In the future, they aim to allow specialists to improve the diet of children with ASD based on the algorithm data.
In addition, a language processing part was programmed so that parents can ask a chatbot any questions.
“Responses are programmed to read symptoms and direct them to verified information. It also tells them when it’s necessary to go to the doctor,” Alfaro said.
A Data Science Hub project
The Autistic Life Changer team was made possible thanks to the support of the Data Science Hub, an ecosystem of organizations, universities, entrepreneurs, and technology companies that aims to develop innovations and startups.
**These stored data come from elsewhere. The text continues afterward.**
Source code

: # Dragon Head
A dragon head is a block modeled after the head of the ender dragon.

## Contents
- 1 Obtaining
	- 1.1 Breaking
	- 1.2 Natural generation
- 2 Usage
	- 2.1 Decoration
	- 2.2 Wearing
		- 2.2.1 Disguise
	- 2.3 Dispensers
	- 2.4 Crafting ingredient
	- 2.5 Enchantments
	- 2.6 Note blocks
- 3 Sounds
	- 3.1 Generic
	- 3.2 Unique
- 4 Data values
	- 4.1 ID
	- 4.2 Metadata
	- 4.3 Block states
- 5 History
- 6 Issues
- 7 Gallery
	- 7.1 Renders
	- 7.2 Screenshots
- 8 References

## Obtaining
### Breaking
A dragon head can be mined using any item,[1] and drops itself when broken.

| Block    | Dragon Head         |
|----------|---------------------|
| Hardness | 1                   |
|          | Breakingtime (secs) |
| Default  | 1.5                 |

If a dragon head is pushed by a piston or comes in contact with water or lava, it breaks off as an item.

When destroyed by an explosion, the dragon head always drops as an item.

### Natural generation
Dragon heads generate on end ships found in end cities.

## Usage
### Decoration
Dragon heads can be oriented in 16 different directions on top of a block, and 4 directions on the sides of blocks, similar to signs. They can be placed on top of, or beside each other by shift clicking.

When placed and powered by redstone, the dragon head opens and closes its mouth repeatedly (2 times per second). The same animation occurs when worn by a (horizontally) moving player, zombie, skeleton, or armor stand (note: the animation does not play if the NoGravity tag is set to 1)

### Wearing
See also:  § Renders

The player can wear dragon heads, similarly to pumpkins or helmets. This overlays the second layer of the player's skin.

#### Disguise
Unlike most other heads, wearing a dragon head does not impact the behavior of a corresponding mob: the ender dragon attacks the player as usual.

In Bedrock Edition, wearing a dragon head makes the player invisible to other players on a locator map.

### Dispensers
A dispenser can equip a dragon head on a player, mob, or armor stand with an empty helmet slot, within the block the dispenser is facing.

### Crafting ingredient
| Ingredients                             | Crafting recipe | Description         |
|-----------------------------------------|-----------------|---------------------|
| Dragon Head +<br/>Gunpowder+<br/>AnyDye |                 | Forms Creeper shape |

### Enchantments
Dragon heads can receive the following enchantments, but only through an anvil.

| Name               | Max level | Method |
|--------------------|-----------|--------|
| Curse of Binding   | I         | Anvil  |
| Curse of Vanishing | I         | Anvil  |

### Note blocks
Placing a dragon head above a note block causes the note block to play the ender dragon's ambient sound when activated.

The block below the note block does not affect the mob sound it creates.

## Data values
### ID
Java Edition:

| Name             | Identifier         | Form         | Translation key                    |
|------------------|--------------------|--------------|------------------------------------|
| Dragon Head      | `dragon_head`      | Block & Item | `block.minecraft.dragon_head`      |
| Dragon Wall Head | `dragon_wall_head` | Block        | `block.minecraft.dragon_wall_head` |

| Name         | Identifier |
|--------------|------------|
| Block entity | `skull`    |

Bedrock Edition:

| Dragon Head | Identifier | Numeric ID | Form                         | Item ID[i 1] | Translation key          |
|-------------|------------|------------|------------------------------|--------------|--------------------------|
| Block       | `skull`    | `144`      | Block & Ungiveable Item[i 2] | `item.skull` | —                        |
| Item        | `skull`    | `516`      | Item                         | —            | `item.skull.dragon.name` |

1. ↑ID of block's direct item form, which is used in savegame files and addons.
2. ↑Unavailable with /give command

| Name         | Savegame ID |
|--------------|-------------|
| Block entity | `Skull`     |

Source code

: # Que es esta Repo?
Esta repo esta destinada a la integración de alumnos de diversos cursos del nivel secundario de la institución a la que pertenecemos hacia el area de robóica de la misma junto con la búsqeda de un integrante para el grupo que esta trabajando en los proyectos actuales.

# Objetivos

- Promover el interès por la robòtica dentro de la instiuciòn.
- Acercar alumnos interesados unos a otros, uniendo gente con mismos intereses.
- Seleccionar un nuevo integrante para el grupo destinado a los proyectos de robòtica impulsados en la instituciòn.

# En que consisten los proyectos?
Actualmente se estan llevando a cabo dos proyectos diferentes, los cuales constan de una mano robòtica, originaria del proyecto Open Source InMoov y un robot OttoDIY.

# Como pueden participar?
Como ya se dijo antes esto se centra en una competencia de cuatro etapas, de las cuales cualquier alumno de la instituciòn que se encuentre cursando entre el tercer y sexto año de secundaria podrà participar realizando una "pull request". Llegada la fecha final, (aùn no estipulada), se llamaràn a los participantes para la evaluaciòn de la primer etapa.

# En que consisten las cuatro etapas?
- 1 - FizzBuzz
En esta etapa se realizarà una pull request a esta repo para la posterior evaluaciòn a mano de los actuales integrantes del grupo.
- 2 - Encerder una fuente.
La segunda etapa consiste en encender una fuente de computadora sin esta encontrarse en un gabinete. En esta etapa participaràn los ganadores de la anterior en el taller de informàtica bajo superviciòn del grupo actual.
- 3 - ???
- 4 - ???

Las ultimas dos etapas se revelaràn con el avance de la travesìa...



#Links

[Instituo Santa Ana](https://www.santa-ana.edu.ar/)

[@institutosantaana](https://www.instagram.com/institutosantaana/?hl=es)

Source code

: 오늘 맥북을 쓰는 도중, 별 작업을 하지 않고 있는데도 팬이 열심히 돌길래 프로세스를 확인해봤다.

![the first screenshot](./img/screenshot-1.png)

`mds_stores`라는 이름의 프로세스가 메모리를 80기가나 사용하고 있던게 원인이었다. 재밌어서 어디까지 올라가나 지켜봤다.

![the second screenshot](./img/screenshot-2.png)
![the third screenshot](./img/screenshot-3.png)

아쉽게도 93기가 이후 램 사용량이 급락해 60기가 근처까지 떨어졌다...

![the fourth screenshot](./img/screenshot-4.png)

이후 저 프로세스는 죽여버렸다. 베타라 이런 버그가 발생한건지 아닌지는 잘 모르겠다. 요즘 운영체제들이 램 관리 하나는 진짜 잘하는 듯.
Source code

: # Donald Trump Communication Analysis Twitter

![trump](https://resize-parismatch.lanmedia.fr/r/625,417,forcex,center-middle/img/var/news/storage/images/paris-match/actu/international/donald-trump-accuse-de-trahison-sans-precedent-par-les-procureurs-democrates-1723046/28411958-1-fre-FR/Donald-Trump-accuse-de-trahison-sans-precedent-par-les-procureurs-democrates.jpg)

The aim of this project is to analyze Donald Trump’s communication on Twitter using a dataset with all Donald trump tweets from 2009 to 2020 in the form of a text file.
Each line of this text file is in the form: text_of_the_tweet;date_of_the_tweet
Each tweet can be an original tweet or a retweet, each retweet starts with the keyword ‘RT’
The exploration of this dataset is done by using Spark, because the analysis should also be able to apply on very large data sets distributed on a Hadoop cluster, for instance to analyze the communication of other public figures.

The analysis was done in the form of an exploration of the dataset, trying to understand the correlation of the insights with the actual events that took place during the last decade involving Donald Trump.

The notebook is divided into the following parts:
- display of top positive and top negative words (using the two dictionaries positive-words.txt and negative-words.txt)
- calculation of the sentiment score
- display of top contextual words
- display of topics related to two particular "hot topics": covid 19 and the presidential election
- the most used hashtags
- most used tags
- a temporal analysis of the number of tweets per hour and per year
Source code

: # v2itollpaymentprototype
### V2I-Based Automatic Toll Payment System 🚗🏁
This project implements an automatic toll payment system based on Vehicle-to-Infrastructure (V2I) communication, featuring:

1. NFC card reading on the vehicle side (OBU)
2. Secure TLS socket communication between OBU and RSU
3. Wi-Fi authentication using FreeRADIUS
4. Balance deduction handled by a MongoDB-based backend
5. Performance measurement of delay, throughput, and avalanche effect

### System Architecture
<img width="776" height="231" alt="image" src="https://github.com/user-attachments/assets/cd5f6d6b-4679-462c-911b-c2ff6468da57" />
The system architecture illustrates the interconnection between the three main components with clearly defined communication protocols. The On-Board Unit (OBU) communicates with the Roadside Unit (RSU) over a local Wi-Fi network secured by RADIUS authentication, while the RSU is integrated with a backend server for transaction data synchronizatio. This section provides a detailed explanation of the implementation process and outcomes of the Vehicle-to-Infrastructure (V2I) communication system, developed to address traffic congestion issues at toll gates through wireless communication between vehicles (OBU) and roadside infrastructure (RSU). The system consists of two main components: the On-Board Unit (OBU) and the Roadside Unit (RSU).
“Mariel Alfaro approached us in search of specialized software and we looked for the opportunity to use it for free with SAS,” says Juan Arturo Nolazco Flores, Director of the Data Science Hub at Tec de Monterrey.
The Hub’s job is to find opportunities and resources to solve a problem in the area of data science.
“The fact that this team will be in the top three shows that we have the talent to excel in international competitions,” he said.
At the moment, the project is still being developed and is generating new applications for autism. However, it is still at a very early stage for developing as a startup.
“The fact that this team will finish in the top three shows that we have the talent to excel in international competitions.